U.K.-based Codemasters has become the latest game company to feel the wrath of the hacker, but it doesn't appear that any real damage was done in the attack.
Codemasters, best known as the publisher of the Operation Flashpoint and Grid games, acknowledged to GamesIndustry that hackers were able to breach its security on May 20 and gain access to user data, which was then posted online. Fortunately, the stolen data was all encrypted and Codemasters was able to get on top of things quickly to ensure the situation didn't get out of hand.
"We responded swiftly with a full investigation to isolate the issue, bringing down Codemasters.com for a few hours to ensure no access would be possible, and returned the website after a security hole was closed," the company said. "While some staff admin names were obtained, passwords were all encrypted."
"Our online team take security of user data very seriously and we are reviewing all of our websites and systems to ensure we are as safe as possible, especially as many games companies have been popular targets for this sort of activity recently," it added.

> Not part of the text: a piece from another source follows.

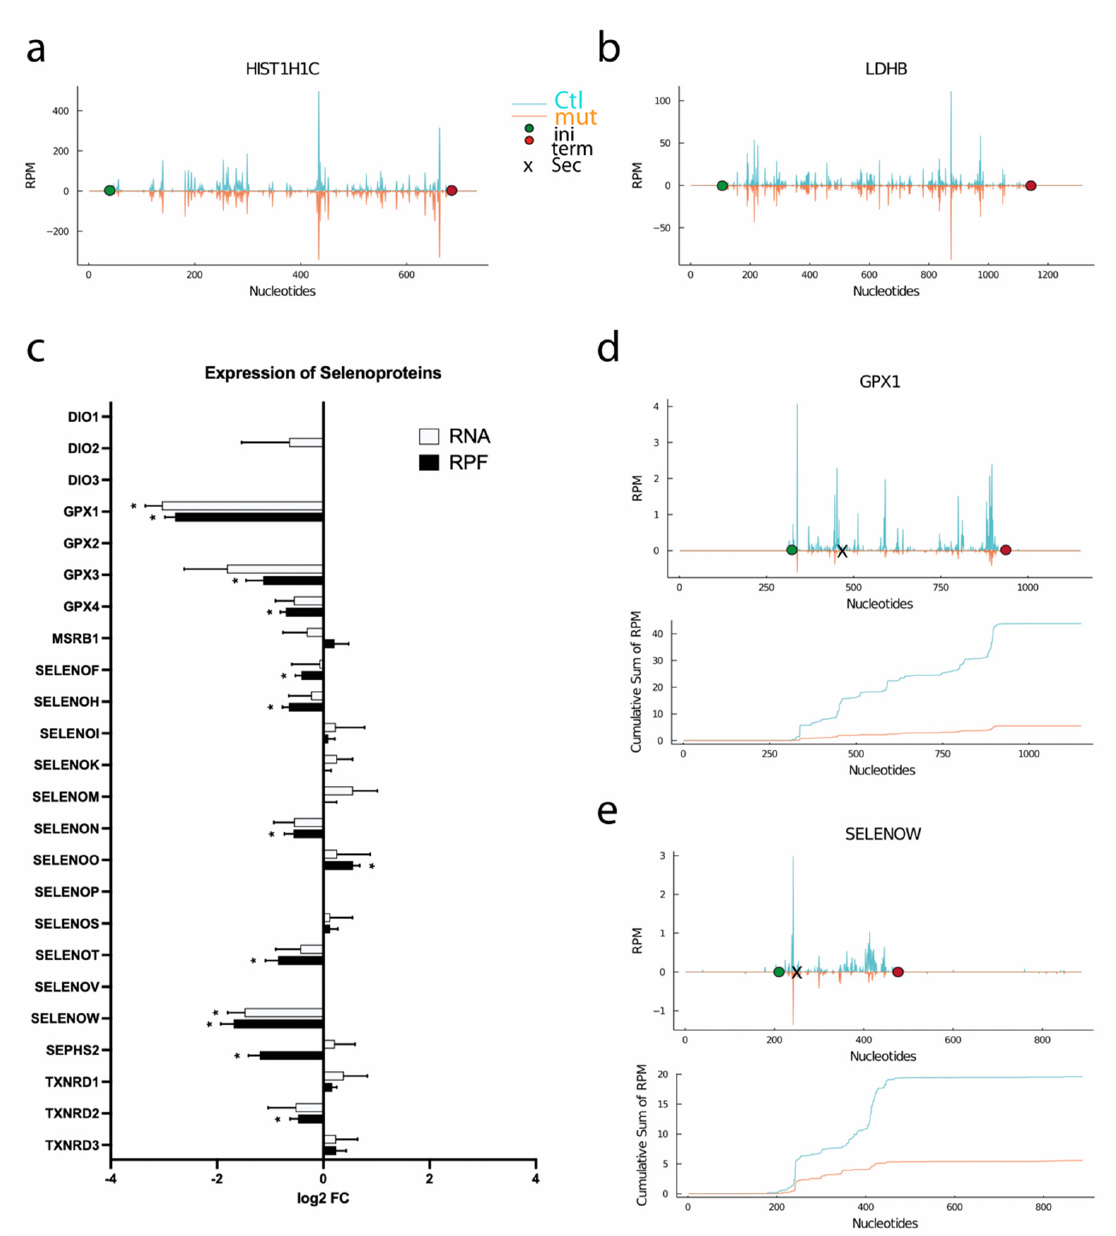
Figure 2. Ribosomal profiling in SECISBP2 -mutant HAP1 cells. ( a ) Unrelated control gene HIST1H1C . ( b ) Unrelated control gene LDHB . RPM reads per million mapped reads. ( c ) Comparison of total RNA (from 3 ′ RNA-Seq) and RPF (ribosomal protected fragments) counts in SECISBP2 -mutant vs. Ctl cells. FC = fold-change. * q < 0.05. Benjamini–Hochberg correction, N = 2. ( d , e ) Ribosomal coverage on GPX1 and SELENOW mRNA. The mean values of the genotypes were plotted. The position of the UGA/Sec codon is marked by “ × ”. Start and Stop positions are marked as green and red circles. Cumulative sums of RPF are shown below the corresponding profiles. Ctl, blue; SECISBP2 -mutant, orange.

Props to Codemasters for slamming the door in a hurry but this attack clearly wasn't as serious as the one that brought down the PlayStation Network in April or even the defacement and user data theft that the Eidos and Deus Ex sites suffered earlier this month. It seems more akin to the recent attack against Sony BMG Greece, described as a hack that didn't require any particular skill to pull off. So what's the deal here: has hacking game companies become the internet equivalent of cow tipping?